This part of the Plunge is a creative practice that embeds the co-becoming work in some kind of tangible form. This will give expression to each layer of being that we work with, and could be as simple as writing out some of your work in a beautiful, accessible way. However, you may wish to explore another media to give expression to the expanding layers – such as making a series of ever-bigger bowls, or an expanding painting, photo collage, weaving, mandala or garden, or visual depiction of your co-becoming stories/song-cycle/poem. The outcomes of this can then be part of an altar/special place for ongoing contemplation and ritual engagement. This is a way to bring this work into the heart of our lives, to nourish and support both us and our communities of care. |
Not long after the vision came for this course, I discovered this commentary on Jung’s Red Book that speaks of the importance of finding a way to integrate visionary learning into physical form.
ON ASPECTS OF BEAUTY IN C.G. JUNG’S RED BOOK By Paul Brutsche https://aras.org/sites/default/files/docs/00034Brutsche.pdf
The Red Book functioned for Jung as a container, a sort of womb in which the original experiences in their overpowering force could be “caught,” contained and absorbed. The careful aesthetic presentation helped tame, form and order the powerful, fascinating and unfamiliar experiences Jung had submitted himself to. The overwhelming and the unlimited were brought into the “cosmos” of the refined writing and the beautiful images. The ineffable was transformed into the limited, individual and concrete shape of a symbolic reality.

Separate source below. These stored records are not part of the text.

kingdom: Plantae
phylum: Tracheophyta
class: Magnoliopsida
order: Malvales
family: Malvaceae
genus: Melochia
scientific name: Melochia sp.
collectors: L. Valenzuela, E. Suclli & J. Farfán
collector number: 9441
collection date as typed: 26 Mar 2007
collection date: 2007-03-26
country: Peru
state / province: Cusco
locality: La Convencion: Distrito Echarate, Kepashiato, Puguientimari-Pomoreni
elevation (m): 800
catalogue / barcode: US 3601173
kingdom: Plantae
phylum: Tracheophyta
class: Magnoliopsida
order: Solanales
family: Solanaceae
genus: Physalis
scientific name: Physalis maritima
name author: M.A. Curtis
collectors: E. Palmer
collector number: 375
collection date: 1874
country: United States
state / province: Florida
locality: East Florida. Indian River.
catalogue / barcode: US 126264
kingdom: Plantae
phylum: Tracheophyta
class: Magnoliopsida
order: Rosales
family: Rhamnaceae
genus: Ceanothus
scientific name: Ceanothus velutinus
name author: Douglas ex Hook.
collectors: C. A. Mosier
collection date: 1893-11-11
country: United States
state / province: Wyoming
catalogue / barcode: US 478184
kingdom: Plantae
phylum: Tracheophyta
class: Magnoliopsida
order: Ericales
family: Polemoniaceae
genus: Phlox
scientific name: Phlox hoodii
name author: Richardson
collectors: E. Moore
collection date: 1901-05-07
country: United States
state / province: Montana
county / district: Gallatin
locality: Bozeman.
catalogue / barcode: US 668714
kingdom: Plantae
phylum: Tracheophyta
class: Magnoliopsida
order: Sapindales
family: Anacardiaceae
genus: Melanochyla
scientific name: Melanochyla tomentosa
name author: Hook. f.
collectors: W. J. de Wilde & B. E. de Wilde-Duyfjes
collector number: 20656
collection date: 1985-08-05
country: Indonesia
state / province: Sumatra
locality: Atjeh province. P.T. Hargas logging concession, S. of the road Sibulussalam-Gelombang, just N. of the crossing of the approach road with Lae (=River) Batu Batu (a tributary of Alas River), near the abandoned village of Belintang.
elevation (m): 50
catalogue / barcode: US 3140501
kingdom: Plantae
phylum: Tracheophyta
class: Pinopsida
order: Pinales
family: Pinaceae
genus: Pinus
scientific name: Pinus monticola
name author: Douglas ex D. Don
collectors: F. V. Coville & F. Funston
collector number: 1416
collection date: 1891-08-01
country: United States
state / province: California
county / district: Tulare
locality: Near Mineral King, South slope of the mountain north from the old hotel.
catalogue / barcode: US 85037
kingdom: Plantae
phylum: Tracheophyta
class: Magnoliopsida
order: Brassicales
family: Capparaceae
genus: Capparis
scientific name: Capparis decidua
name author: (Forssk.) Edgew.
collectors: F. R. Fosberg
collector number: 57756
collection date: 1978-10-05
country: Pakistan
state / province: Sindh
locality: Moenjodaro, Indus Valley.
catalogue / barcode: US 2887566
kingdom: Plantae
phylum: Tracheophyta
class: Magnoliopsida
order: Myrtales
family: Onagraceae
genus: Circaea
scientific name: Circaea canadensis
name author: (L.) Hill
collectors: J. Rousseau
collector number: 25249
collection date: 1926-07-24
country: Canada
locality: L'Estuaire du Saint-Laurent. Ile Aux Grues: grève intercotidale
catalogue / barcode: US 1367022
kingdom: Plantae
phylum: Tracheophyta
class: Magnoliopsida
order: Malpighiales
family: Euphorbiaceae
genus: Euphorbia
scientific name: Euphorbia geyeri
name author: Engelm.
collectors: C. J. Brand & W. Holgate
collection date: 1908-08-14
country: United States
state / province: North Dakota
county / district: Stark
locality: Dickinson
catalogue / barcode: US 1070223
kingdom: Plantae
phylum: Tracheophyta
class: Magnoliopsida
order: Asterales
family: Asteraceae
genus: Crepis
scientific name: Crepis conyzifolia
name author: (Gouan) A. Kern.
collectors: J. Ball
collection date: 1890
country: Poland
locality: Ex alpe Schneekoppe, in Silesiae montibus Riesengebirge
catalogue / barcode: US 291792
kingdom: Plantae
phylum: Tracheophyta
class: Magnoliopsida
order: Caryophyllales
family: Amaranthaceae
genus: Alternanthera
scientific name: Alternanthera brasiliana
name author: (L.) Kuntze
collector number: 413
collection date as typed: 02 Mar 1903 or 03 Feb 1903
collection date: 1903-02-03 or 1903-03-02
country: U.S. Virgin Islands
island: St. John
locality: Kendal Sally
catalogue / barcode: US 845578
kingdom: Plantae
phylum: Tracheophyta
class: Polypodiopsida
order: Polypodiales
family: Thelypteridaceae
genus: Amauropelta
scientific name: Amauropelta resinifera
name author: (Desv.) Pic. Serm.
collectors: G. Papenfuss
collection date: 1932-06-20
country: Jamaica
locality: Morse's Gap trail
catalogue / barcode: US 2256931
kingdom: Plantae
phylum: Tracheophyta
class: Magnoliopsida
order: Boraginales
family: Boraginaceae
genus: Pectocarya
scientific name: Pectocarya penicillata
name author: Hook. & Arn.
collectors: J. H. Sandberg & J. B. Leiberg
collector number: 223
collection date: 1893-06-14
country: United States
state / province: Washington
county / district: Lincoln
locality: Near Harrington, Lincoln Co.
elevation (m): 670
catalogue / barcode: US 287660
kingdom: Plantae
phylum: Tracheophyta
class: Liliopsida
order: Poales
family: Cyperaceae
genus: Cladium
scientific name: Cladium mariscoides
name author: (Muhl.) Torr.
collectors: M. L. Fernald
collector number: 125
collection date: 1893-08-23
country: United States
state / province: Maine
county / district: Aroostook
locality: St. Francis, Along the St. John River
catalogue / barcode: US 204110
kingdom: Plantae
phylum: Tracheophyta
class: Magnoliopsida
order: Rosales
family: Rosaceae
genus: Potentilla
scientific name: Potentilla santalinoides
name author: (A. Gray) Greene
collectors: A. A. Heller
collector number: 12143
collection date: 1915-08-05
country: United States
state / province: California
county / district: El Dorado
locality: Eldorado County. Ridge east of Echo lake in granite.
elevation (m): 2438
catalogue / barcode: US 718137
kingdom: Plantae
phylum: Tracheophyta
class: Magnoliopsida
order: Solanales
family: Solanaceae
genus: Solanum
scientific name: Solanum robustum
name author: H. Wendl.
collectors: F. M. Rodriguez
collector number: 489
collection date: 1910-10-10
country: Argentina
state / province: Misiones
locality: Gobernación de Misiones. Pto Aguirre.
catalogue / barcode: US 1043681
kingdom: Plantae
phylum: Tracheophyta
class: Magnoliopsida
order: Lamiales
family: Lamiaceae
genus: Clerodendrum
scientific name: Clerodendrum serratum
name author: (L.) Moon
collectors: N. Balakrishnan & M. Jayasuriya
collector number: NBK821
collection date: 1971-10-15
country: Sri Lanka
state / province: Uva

It is easy to imagine how much effort and discipline were needed in order not to be carried away by the power of the inner experiences but on the contrary to submit them to the law of the beautiful form; how much patience and humility such a process required! The physical effort that was demanded to achieve a satisfactory representation of the images and to transcribe the texts into calligraphy was an extremely efficient way to practice “presence” and to anchor the real person in the here and now. This probably was what saved Jung from falling into a psychosis and resulted in the beautiful elaboration of The Red Book that we now see.
“I always knew that these experiences contained something precious, and therefore I knew of nothing better than to write them down in a precious, that is to say, costly book and to paint the images that emerged through reliving it all-as well as I could” (p. 360). Through aesthetic embellishment, Jung honored the value of his insights by giving them a substantial container. The uniqueness of the content is mirrored by the costliness of the form and the medium, which are treated like sacramental reality where the numinous is contained by golden receptacles like a chalice, monstrance or tabernacle.
This conveys a third meaning of the pictorial shape he gave to his Red Book: to make the intrinsic and numinous value of the experience become manifest. It corresponded to a religious and feeling-related attitude by acknowledging a sublime presence in these experiences.
With this way of honoring his inner experiences Jung was also instinctively having recourse to an adequate means of protecting himself against a dangerous identification with these contents. The profoundly meaningful and sacred value he bestowed on these experiences endowed them with the status of “given” and not “self-made” thoughts; they were not of ego, they were “other.” This was the only adequate and psychologically beneficial way of dealing with such powerful contents. It conferred the inner experiences a general and lasting significance beyond the present moment.